Провидение, как мы теперь знаем, не сохранило нашу Россию ни от национализма, ни от парламента. Который все более и более становится похожим на «роковой дар» в ходе постепенного перехода к практической однопартийности.
Но действительно, парламентаризм есть стимулятор национализма. Вернее, двух национализмов: этнического и, так сказать, общенационального. Но тут возникает интересная диалектика: «общенациональный национализм», то есть институциональное оформление и массовое осознание своего отечества как чего-то единого и обособленного от других отечеств, предшествует национализму этническому. Больше того, является для него необходимой предпосылкой — необходимой в прямом смысле: не обойти.
Еще больше: я убежден, что не только этнический национализм (безразлично, национализм меньшинств или национализм большинства) вторичен по отношению к идее и институтам отечества. Сами этносы как осознаваемый институционально оформленный — а не просто наблюдаемый извне феномен — вторичны по отношению к нации (нации-государству или нации-отечеству). Иными словами, не этносы сливаются в нацию, которая потом становится политическим и даже мирополитическим организмом (отечеством, страной), а как раз наоборот — отечество-страна как действующее лицо мировой политики создает нацию (свою популяционно-идеологическую внутренность), а уж из нации в процессе демократического развития выделяются этносы-меньшинства.

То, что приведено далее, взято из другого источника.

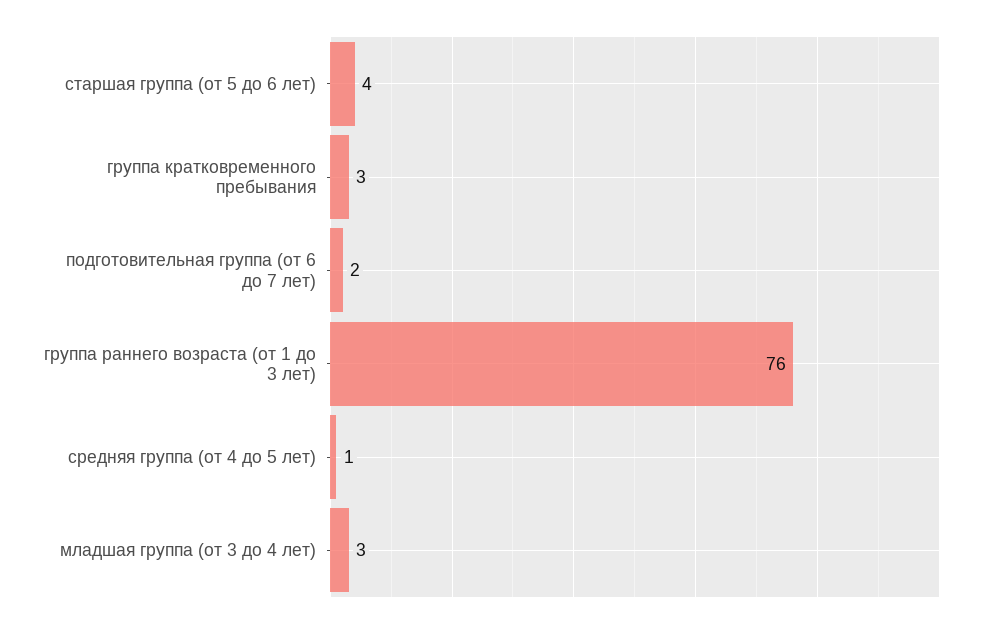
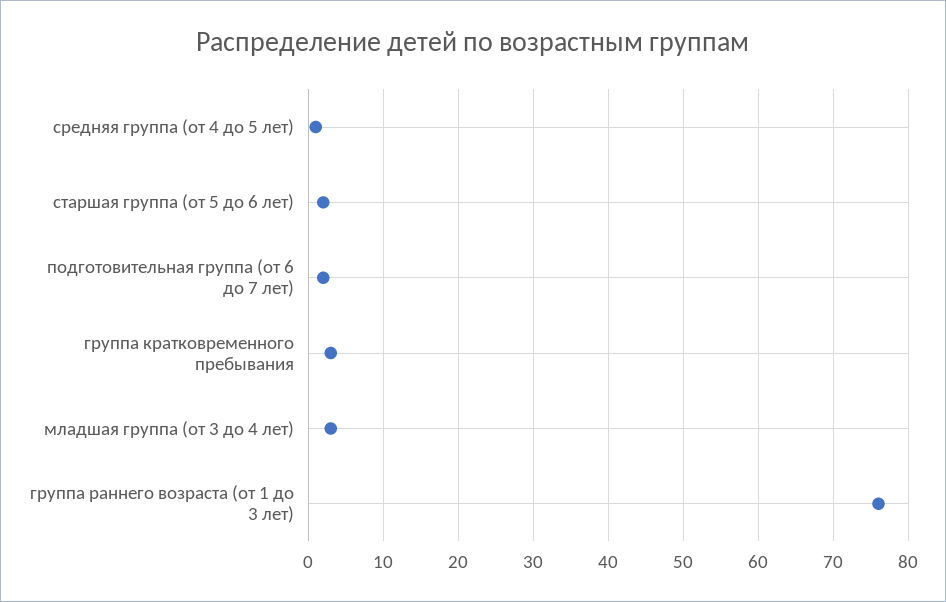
старшая группа (от 5 до 6 лет): 4 -> 2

Сказанное, разумеется, не означает, что я отрицаю существование этносов-племен. Ни в коей мере. Но это — этносы-в-себе. Они живут себе на периферии мировых политических процессов, осознавая свои различия согласно законам Ф. Барта и отвечая на вопросы приезжих антропологов. Этносы-для-себя — это уже меньшинства внутри большой нации, которые стремятся отгрызть кусок от большого и красивого тела родины. Или нанести ей какие-то иные обезображивающие повреждения.